# [Data records]
--- --- ---

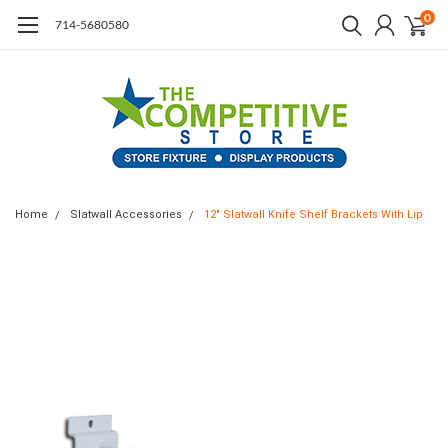
0
714-5680580
Home
Slatwall Accessories
12" Slatwall Knife Shelf Brackets With Lip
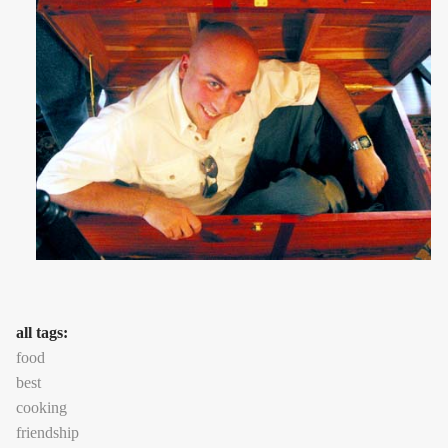
all tags:
food
best
cooking
friendship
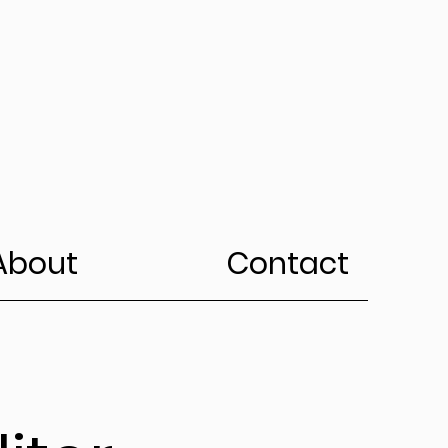
About
Contact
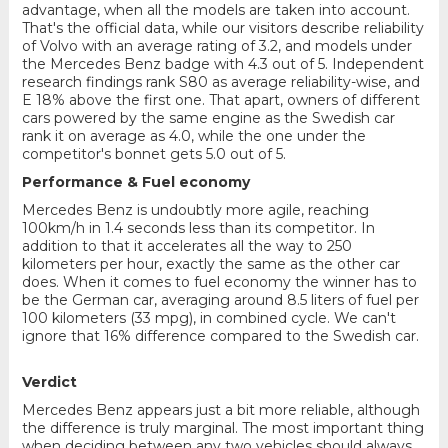
advantage, when all the models are taken into account.
That's the official data, while our visitors describe reliability
of Volvo with an average rating of 3.2, and models under
the Mercedes Benz badge with 4.3 out of 5. Independent
research findings rank S80 as average reliability-wise, and
E 18% above the first one. That apart, owners of different
cars powered by the same engine as the Swedish car
rank it on average as 4.0, while the one under the
competitor's bonnet gets 5.0 out of 5.
Performance & Fuel economy
Mercedes Benz is undoubtly more agile, reaching
100km/h in 1.4 seconds less than its competitor. In
addition to that it accelerates all the way to 250
kilometers per hour, exactly the same as the other car
does. When it comes to fuel economy the winner has to
be the German car, averaging around 8.5 liters of fuel per
100 kilometers (33 mpg), in combined cycle. We can't
ignore that 16% difference compared to the Swedish car.
Verdict
Mercedes Benz appears just a bit more reliable, although
the difference is truly marginal. The most important thing
when deciding between any two vehicles should always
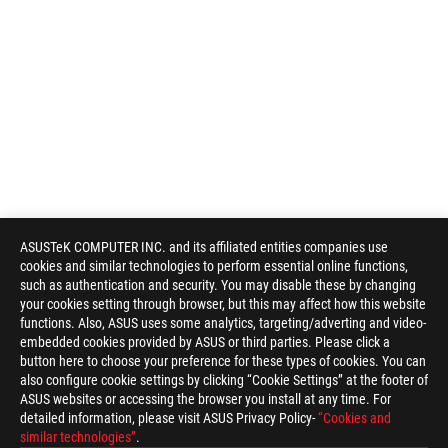
ASUSTeK COMPUTER INC. and its affiliated entities companies use
cookies and similar technologies to perform essential online functions,
such as authentication and security. You may disable these by changing
your cookies setting through browser, but this may affect how this website
functions. Also, ASUS uses some analytics, targeting/adverting and video-
embedded cookies provided by ASUS or third parties. Please click a
button here to choose your preference for these types of cookies. You can
also configure cookie settings by clicking “Cookie Settings” at the footer of
ASUS websites or accessing the browser you install at any time. For
detailed information, please visit ASUS Privacy Policy-
“Cookies and
similar technologies”
.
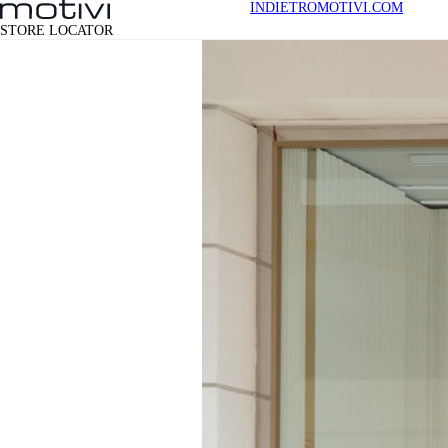
INDIETRO
MOTIVI.COM
STORE LOCATOR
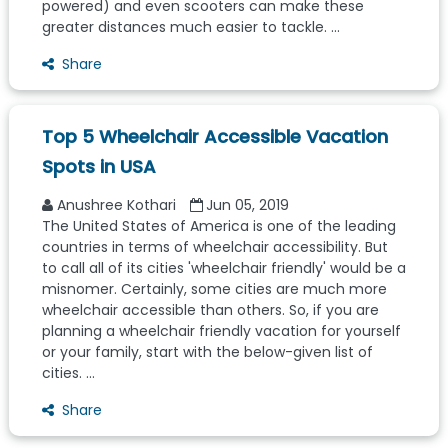
powered) and even scooters can make these
greater distances much easier to tackle. ...
Share
Top 5 Wheelchair Accessible Vacation
Spots in USA
Anushree Kothari
Jun 05, 2019
The United States of America is one of the leading
countries in terms of wheelchair accessibility. But
to call all of its cities 'wheelchair friendly' would be a
misnomer. Certainly, some cities are much more
wheelchair accessible than others. So, if you are
planning a wheelchair friendly vacation for yourself
or your family, start with the below-given list of
cities. ...
Share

--- --- ---

# [Work order]
What are the lines above that hold the string "than"? Copy them.

# [Response to the task]
100km/h in 1.4 seconds less than its competitor. In
wheelchair accessible than others. So, if you are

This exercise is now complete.